Weitere Viennale-Debütanten dieses Jahres sind: der großartig abgesetzte Harmony Korine (Trash Humpers), Trash-Revisionär Robert Rodriguez (Machete), die spanische Grand Guignol-Bilderschleuder Alex de la Iglesia (Balada Triste de Trompeta) oder auch der japanische Gaga-Komiker Hitoshi Matsumoto (Shinboru). Keiner von denen hat mit seiner aktuellen Arbeit so einen drastischen Kurswechsel vollzogen, dass man sagen könnte, darin liegt der Grund fürs plötzliche Auftauchen auf dem Festival. Wirklich, ich habe keine Erklärung dafür.
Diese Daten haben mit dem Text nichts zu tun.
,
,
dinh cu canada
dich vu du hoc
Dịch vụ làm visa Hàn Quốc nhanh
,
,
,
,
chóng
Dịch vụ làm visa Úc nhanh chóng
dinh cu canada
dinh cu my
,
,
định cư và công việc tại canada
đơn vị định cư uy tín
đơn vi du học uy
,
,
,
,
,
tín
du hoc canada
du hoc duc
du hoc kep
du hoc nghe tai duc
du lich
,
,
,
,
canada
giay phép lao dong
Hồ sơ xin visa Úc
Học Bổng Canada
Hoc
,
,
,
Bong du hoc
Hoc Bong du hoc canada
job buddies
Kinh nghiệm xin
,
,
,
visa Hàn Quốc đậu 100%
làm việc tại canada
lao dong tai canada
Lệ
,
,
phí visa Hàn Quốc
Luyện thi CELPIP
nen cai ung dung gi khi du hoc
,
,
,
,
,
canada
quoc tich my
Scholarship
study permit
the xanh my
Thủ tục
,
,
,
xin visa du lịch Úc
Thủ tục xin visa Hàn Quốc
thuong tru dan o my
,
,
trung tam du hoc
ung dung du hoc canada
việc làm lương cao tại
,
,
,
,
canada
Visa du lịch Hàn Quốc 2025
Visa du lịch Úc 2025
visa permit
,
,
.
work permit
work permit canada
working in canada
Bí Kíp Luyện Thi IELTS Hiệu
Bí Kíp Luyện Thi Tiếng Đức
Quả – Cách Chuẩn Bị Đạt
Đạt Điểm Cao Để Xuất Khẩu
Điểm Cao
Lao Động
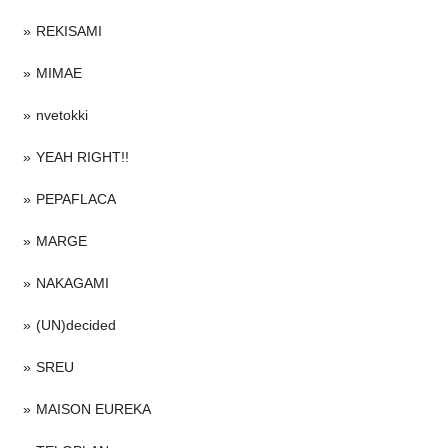
REKISAMI
MIMAE
nvetokki
YEAH RIGHT!!
PEPAFLACA
MARGE
NAKAGAMI
(UN)decided
SREU
MAISON EUREKA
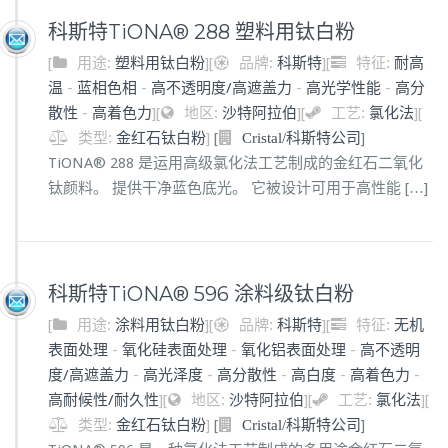
科斯特TiONA® 288 塑料用钛白粉
[
用途:
塑料用钛白粉
]
[
品牌:
科斯特
]
[
特征:
耐高
温
-
蓝相色相
-
高不透明度/高遮盖力
-
高光学性能
-
高分
散性
-
高着色力
]
[
地区:
沙特阿拉伯
]
[
工艺:
氯化法
]
[
类型:
金红石钛白粉
]
[
]
Cristal/科斯特公司
TiONA® 288 是运用高级氯化法工艺制成的金红石二氧化
钛颜料。 提供干净蓝色底光。 它被设计可用于高性能 […]
科斯特TiONA® 596 涂料级钛白粉
[
用途:
涂料用钛白粉
]
[
品牌:
科斯特
]
[
特征:
无机
表面处理
-
氧化硅表面处理
-
氧化铝表面处理
-
高不透明
度/高遮盖力
-
高光泽度
-
高分散性
-
高白度
-
高着色力
-
高耐候性/耐久性
]
[
地区:
沙特阿拉伯
]
[
工艺:
氯化法
]
[
类型:
金红石钛白粉
]
[
]
Cristal/科斯特公司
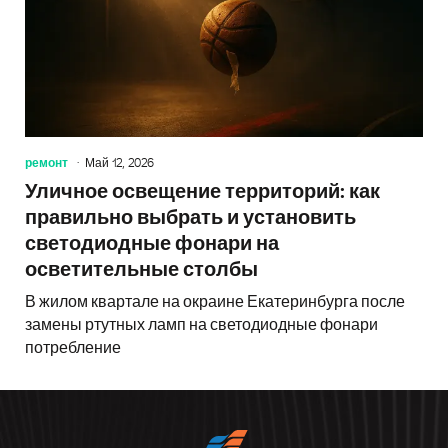
ремонт
Май 12, 2026
Уличное освещение территорий: как
правильно выбрать и установить
светодиодные фонари на
осветительные столбы
В жилом квартале на окраине Екатеринбурга после
замены ртутных ламп на светодиодные фонари
потребление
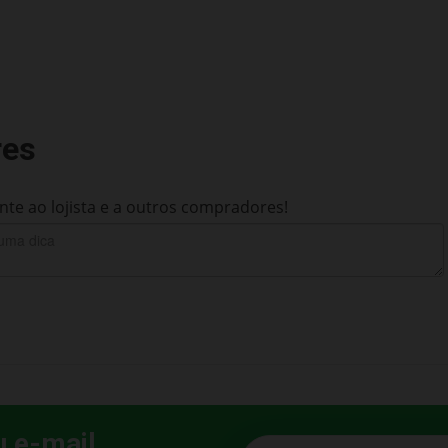
res
te ao lojista e a outros compradores!
u e-mail
E-mail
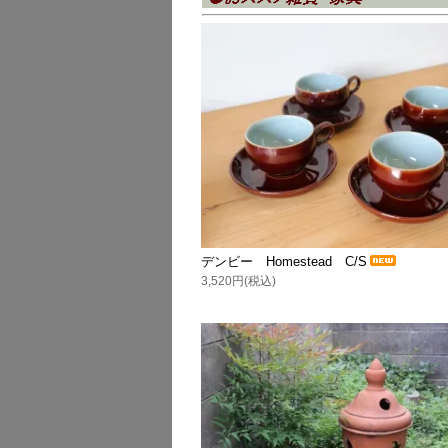
デンビー Homestead C/S
3,520円(税込)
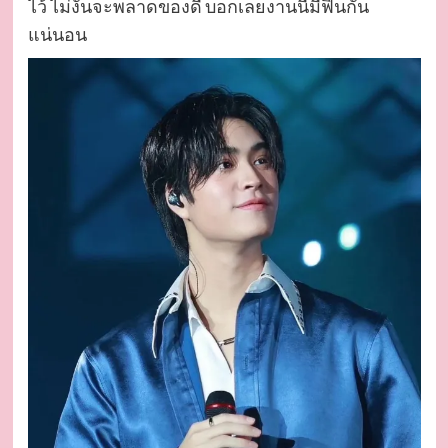
ไว้ ไม่งั้นจะพลาดของดี บอกเลยงานนี้มีฟินกัน
แน่นอน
Auffallend ist nur, dass es sich bei diesen Regisseuren allesamt um Leute handelt, die durchaus kultkompatibel sind, der Viennale also – von der hohen Qualität der Filme mal abgesehen – ein wenig Sex und Hipness verschaffen. Vielleicht tickt also nicht jeder Kino-Enthusiast so wie ich, und folgt einem Künstler durch mehrere Stadien seines Schaffens. Es muss nicht jeder ein Romantiker sein.

Für morgen gibt’s von meiner Seite keine Tipps, da alle Filme, die ich empfehlen könnte offenbar aufgrund des Feiertags bereits ausverkauft sind. Aber ja, danach wird’s wieder ruhiger. Ich bin mir sicher.